「ベンチャー企業はマネーゲームの対象になりがちだけど、企業は本当に社会の役に立つと心から信じる事業で収益を上げるのでなければ、事業をやる意味はない。企業の品格の問題だ」と言い切る。その考えに到達したのは、徹底的に資料を読み込み、真摯(しんし)に地道に調べあげる湊さんの評論活動の影響によるものだ。

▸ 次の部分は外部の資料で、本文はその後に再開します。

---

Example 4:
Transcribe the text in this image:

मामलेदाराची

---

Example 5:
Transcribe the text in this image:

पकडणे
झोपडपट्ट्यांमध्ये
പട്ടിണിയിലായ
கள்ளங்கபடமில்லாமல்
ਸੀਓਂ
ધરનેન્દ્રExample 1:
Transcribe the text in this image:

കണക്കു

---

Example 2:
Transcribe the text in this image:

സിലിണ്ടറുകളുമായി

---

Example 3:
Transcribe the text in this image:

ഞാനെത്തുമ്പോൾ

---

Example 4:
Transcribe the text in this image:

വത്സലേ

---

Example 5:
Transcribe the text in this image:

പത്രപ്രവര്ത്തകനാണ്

「文芸が一番高尚、他はくだらないなんて批判・否定的な発言ばかりを父から聞くが、裏打ち作業をしてきている。ものの見方は違っていても、そこは尊敬してるんです」(日野稚子)
≪メッセージ≫
自分の好きなことにとことん取り組む姿勢を学びました。飲み過ぎに気をつけて母さんと長生きしてください。
【プロフィル】川村湊
かわむら・みなと 昭和26年、北海道生まれ。49年3月、法政大学法学部卒業。55年、『異様(ことよう)なるものをめぐって-徒然草論』で群像新人文学賞を受賞、文芸評論家として活動を開始。平成2年、法政大学第一教養部助教授などを経て、11年、同大国際文化学部教授。平林たい子文学賞、伊藤整文学賞、読売文学賞などを受賞。
【プロフィル】川村ミサキ
かわむら・みさき 昭和53年、千葉県生まれ。東京大学文学部卒、法政大学工科大学院修士課程修了。平成18年、「ねこじゃらし」を創業し、代表取締役に就任。